Sortir des liquidités d'une holding patrimoniale : stratégies fiscales 2026

Pourquoi la fiscalité de la holding patrimoniale évolue en 2026
En 2026, la flat tax sur les dividendes et revenus du capital passe à 31,4 % (source : legifiscal.fr). Cette hausse modifie l’équilibre traditionnel entre dividendes, salaires et réductions de capital pour sortir des liquidités d’une holding patrimoniale. Les prélèvements sociaux restent élevés à 18,6 % (source : cfat.fr), ce qui augmente la charge globale. Par exemple, un dirigeant qui percevait auparavant une flat tax à 30 % devra désormais faire face à un taux supérieur, ce qui réduit nettement le gain net.
Les tranches d’imposition à l’impôt sur le revenu (IR) restent aussi un élément clé. Un revenu imposé entre 29 580 € et 84 577 € est taxé à 30 %, tandis qu’au-delà, la tranche à 41 % s’applique (source : service-public.gouv.fr). Cette réalité oblige à recalculer précisément la stratégie de sortie de liquidités selon votre taux marginal d’imposition (TMI).
Dans ce contexte, privilégier une approche personnalisée permet d’éviter une imposition excessive et d’optimiser la fiscalité holding.
Les méthodes concrètes pour sortir des liquidités en limitant l’impact fiscal
Plusieurs stratégies peuvent être adaptées selon votre situation :
La distribution partielle de dividendes : elle reste simple mais coûteuse avec la flat tax à 31,4 %. Il faut vérifier l’éligibilité à l’abattement de 40 % qui peut réduire l’IR sur dividendes sous conditions (durée de détention, statut fiscal).
La réduction de capital : cette option peut être plus avantageuse fiscalement, car elle permet de récupérer des liquidités en limitant la fiscalité sur les gains. Attention cependant à la disponibilité des réserves distribuables et aux impacts sur la gouvernance familiale.
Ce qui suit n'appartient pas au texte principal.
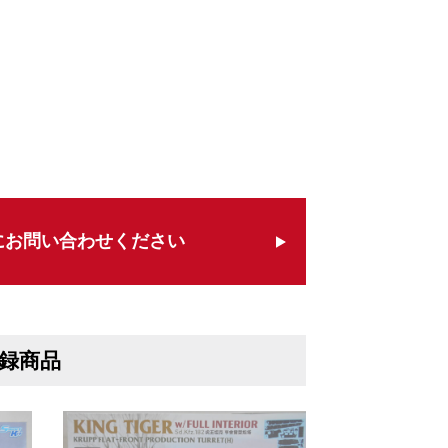
にお問い合わせください
録商品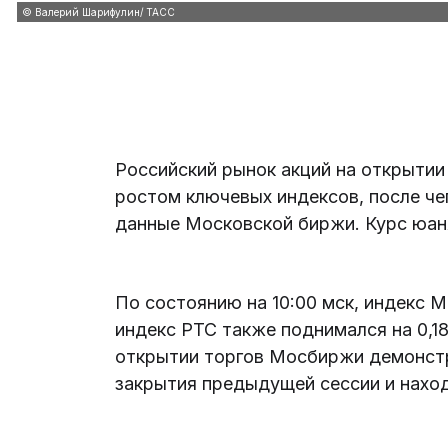
© Валерий Шарифулин/ ТАСС
Российский рынок акций на открытии
ростом ключевых индексов, после ч
данные Московской биржи. Курс юаня
По состоянию на 10:00 мск, индекс М
индекс РТС также поднимался на 0,18%
открытии торгов Мосбиржи демонстри
закрытия предыдущей сессии и находи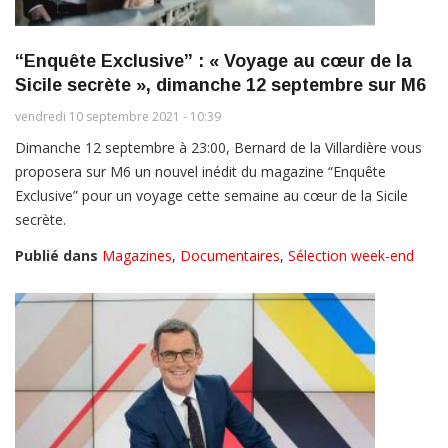
“Enquête Exclusive” : « Voyage au cœur de la
Sicile secrète », dimanche 12 septembre sur M6
vendredi 10 septembre 2021 - 10:39
Dimanche 12 septembre à 23:00, Bernard de la Villardière vous
proposera sur M6 un nouvel inédit du magazine “Enquête
Exclusive” pour un voyage cette semaine au cœur de la Sicile
secrète.
Publié dans
Magazines
,
Documentaires
,
Sélection week-end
Le mix salaire et dividendes : combiner une rémunération salariale jusqu’au plafond annuel de la sécurité sociale (PASS) à 48 060 € (source : groupama épargne salariale) et des dividendes permet d’optimiser les charges sociales et l’impôt.
L’assurance-vie comme enveloppe relais : sortir des liquidités via une assurance-vie peut réduire les prélèvements sociaux et l’IR, sous réserve de respecter les conditions de contrat et de gestion.
Chaque méthode doit être évaluée en fonction de votre profil fiscal et de la structure de votre holding.
Exemple concret : optimiser la sortie des liquidités selon votre TMI
Imaginez un dirigeant dont le revenu net imposable le place dans la tranche à 30 % (29 580 € à 84 577 €). S’il perçoit 100 000 € de dividendes en 2026, la flat tax à 31,4 % s’applique, soit 31 400 € de prélèvements.
En revanche, s’il opte pour un mix salaire/dividendes, il peut percevoir un salaire jusqu’au PASS (48 060 €), soumis à charges sociales mais déductible du résultat, puis compléter avec des dividendes. Ce montage diminue la base imposable à l’IR et limite les prélèvements sociaux.
Autre scénario : la réduction de capital peut permettre de récupérer des liquidités sans subir la flat tax classique sur dividendes, sous réserve d’avoir des réserves distribuables et de respecter la gouvernance. Cette option est particulièrement intéressante pour les profils à TMI élevé (41 % et plus).
Enfin, l’utilisation de l’assurance-vie comme enveloppe relais permet de différer la fiscalité et de bénéficier d’une imposition plus douce sur les retraits, ce qui peut être un levier puissant en complément.
Les erreurs à éviter pour ne pas alourdir la fiscalité de votre holding
Ignorer la disponibilité des réserves : distribuer des dividendes ou réduire le capital sans réserves suffisantes est impossible et peut compromettre la santé financière de la holding.
Négliger l’impact sur la gouvernance : la réduction de capital ou le rachat de titres modifie la répartition du capital familial. Cette décision doit être anticipée et validée collectivement.
Omettre les prélèvements sociaux : les 18,6 % s’appliquent même sur certains gains accumulés avant 2026, notamment pour les PEA, ce qui peut surprendre.
Ne pas vérifier l’abattement de 40 % : son application dépend du statut fiscal et de la durée de détention des titres. Le choix entre barème progressif de l’IR et flat tax doit être étudié.
Oublier l’effet cumulatif IS + distribution : la somme des impôts sur les sociétés et des prélèvements sur dividendes peut dépasser 40 %, un point crucial à intégrer dans votre calcul global.
Éviter ces pièges vous permet de maîtriser l’impact fiscal et d’adapter votre stratégie de sortie de liquidités à 2026.